Réflexions à propos de l’arrêt de la CJUE, 21
décembre 2016, Tele2
Sverige AB (C‑203/15)
et Secretary of State for the Home Department (C‑698/15)
L’arrêt,
très attendu, rendu ce jour par la Cour
de Justice de l’UE est un véritable coup de tonnerre par rapport aux conclusions contraires de l’Avocat général
Saugmandsgaard Øe, commentées ici-même.
Les affaires
jointes C-203/15, Tele2Sverige
AB/Post-och telestyrelsen et C-698/15, Secretary
of State for Home Department/Tom Watson e.a., se présentent comme une
nouvelle péripétie de l’historique arrêt Digital
Rights Ireland Ltd (C-293/12 et C-594/12, 8 avril 2014), où la Cour de justice de l’UE avait
procédé à l’annulation, intégrale et rétroactive, de la directive 2006/24/CE,
« rétention des données de communications électroniques ».
La directive annulée dans l’affaire Digital Rights Ireland (DRI), on s’en souvient, organisait la
rétention des données de connexion par les opérateurs de télécommunications ou
les fournisseurs d’accès à internet, permettant ainsi aux autorités nationales
de les utiliser dans le cadre de la lutte contre le terrorisme ou la
criminalité grave. La Cour avait jugé la rétention de telles métadonnées comme
constituant une ingérence particulièrement grave dans le respect des droits
consacrés aux articles 7 (protection de la vie privée) et 8 (protection des
données à caractère personnel) de la Charte des droits fondamentaux de l’UE.

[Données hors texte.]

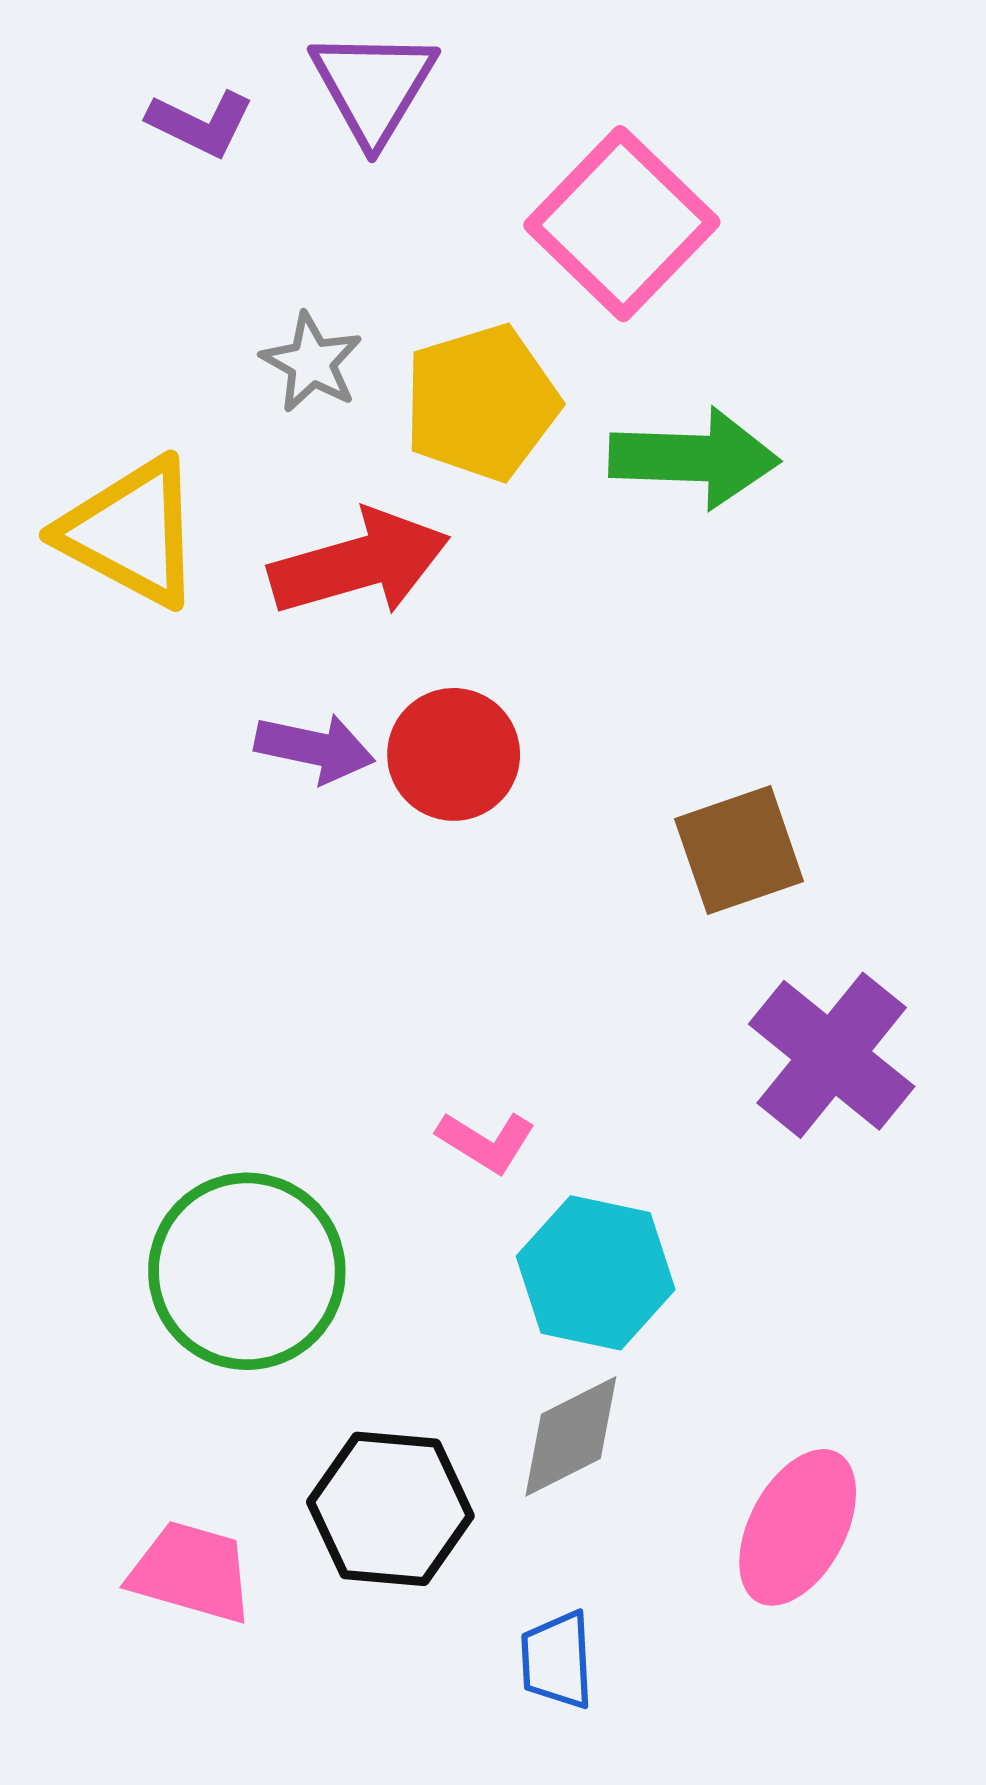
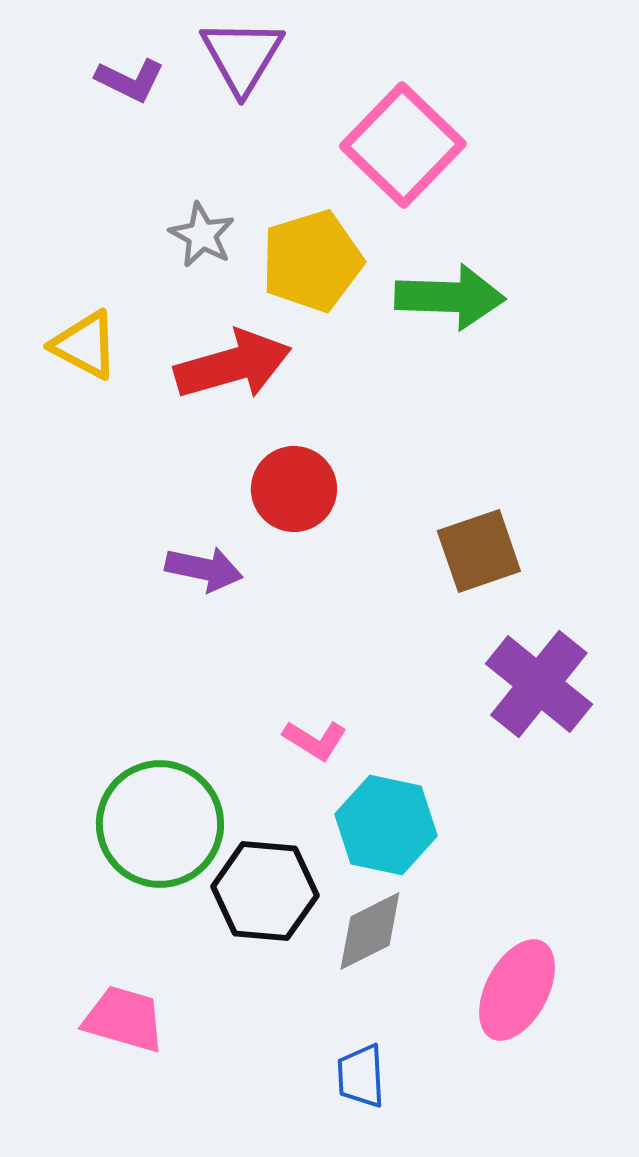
yellow triangle: (131, 532) -> (85, 345), size x0.7
purple arrow: (315, 748) -> (204, 569), moved
black hexagon: (390, 1509) -> (265, 891), moved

C’est l’absence de garanties entourant la mise en œuvre de la directive qui
l’avait conduite à l’invalidation de cette dernière, suite au contrôle de
proportionnalité de l’ingérence dans les droits fondamentaux des individus par
rapport à la nécessité de celle-ci, dans une société démocratique, pour assurer
le respect d’un objectif d’intérêt général (à savoir ici la lutte contre le
terrorisme et la criminalité grave).
Les deux affaires tranchées aujourd’hui
par la Cour portaient sur l’obligation générale imposée aux fournisseurs de
services de télécommunications, en Suède et au Royaume-Uni, de conserver les
données relatives aux communications électroniques. Saisie par voie
préjudicielle par des juridictions d’appel suédoise et britannique, la CJUE
était invitée à répondre à la question de savoir si les régimes nationaux qui
imposent aux fournisseurs une obligation générale de conservation des données
sont compatibles avec le droit de l’Union. Elle est par la même appelée à
préciser l’interprétation à apporter
dans un contexte national à l’arrêt DRI.